10.        See for example Wu v. Wang, 129 F.3d 1237; 1997 U.S. App. LEXIS 30581; 44 USPQ2d 1641 (Fed. Cir. 1997). The opinion identifies that Wu provoked the interference in its application 07/627,975. USPTO records show that application was filed December 17, 1990, and the opinion indicates that an APJ declared an interference on August 1, 1991, that a final hearing was held in the interference on November 17, 1995, a final judgement issued June 19, 1996, that an appeal to the to the Court of Appeals for the Federal Circuit (CAFC) was filed July 25, 1996, that Wu filed a civil action in the D.C.D.C. September 26, 1996, and dismissing the appeal in favor of the civil action. Subsequently, an appeal from the civil action was had to the CAFC, and a writ of certiari to the Supreme Court denied in 2000; see Wang v. Winner Int'l Royalty Corp., 530 U.S. 1238, 147 L. Ed. 2d 289, 120 S. Ct. 2679, 2000 U.S. LEXIS 4144, 68 U.S.L.W. 3756 (2000).

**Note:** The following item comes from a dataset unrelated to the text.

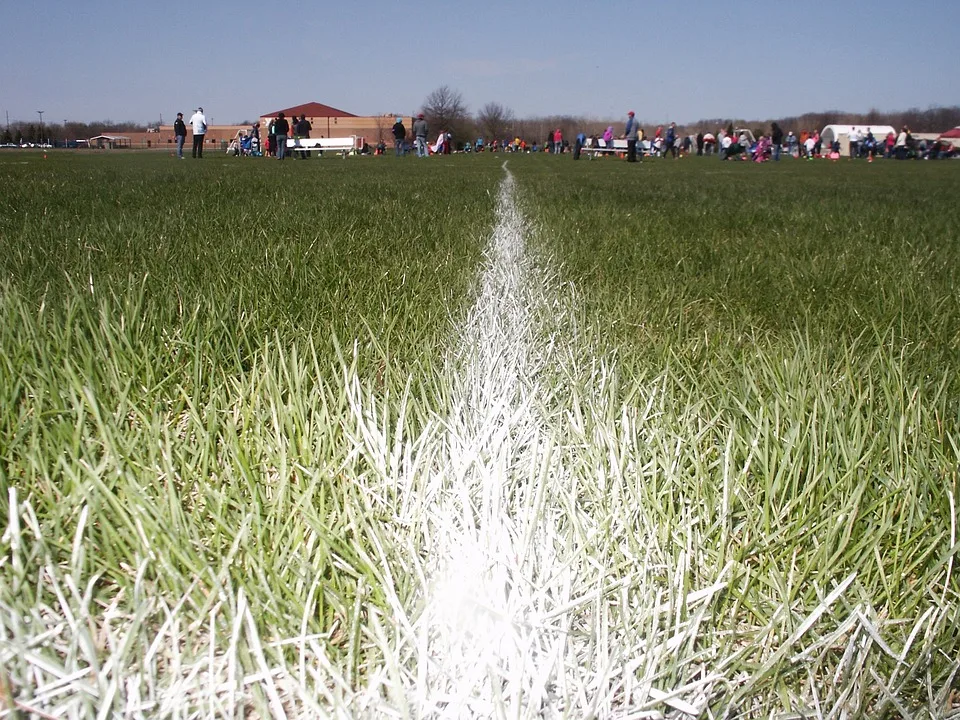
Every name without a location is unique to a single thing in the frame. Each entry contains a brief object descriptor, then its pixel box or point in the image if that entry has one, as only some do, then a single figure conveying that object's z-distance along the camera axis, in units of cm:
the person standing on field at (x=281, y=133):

11. 35 USC 102(g)(2) reads:

... or (2) before such person's invention thereof, the invention was made in this country by another inventor who had not abandoned, suppressed, or concealed it. In determining priority of invention under this subsection, there shall be considered not only the respective dates of conception and reduction to practice of the invention, but also the reasonable diligence of one who was first to conceive and last to reduce to practice, from a time prior to conception by the other. [Subsection (g) amended Nov. 29, 1999, Public Law 106-113, sec. 1000(a)(9), 113 Stat. 1501A-590 (S. 1948 sec. 4806).]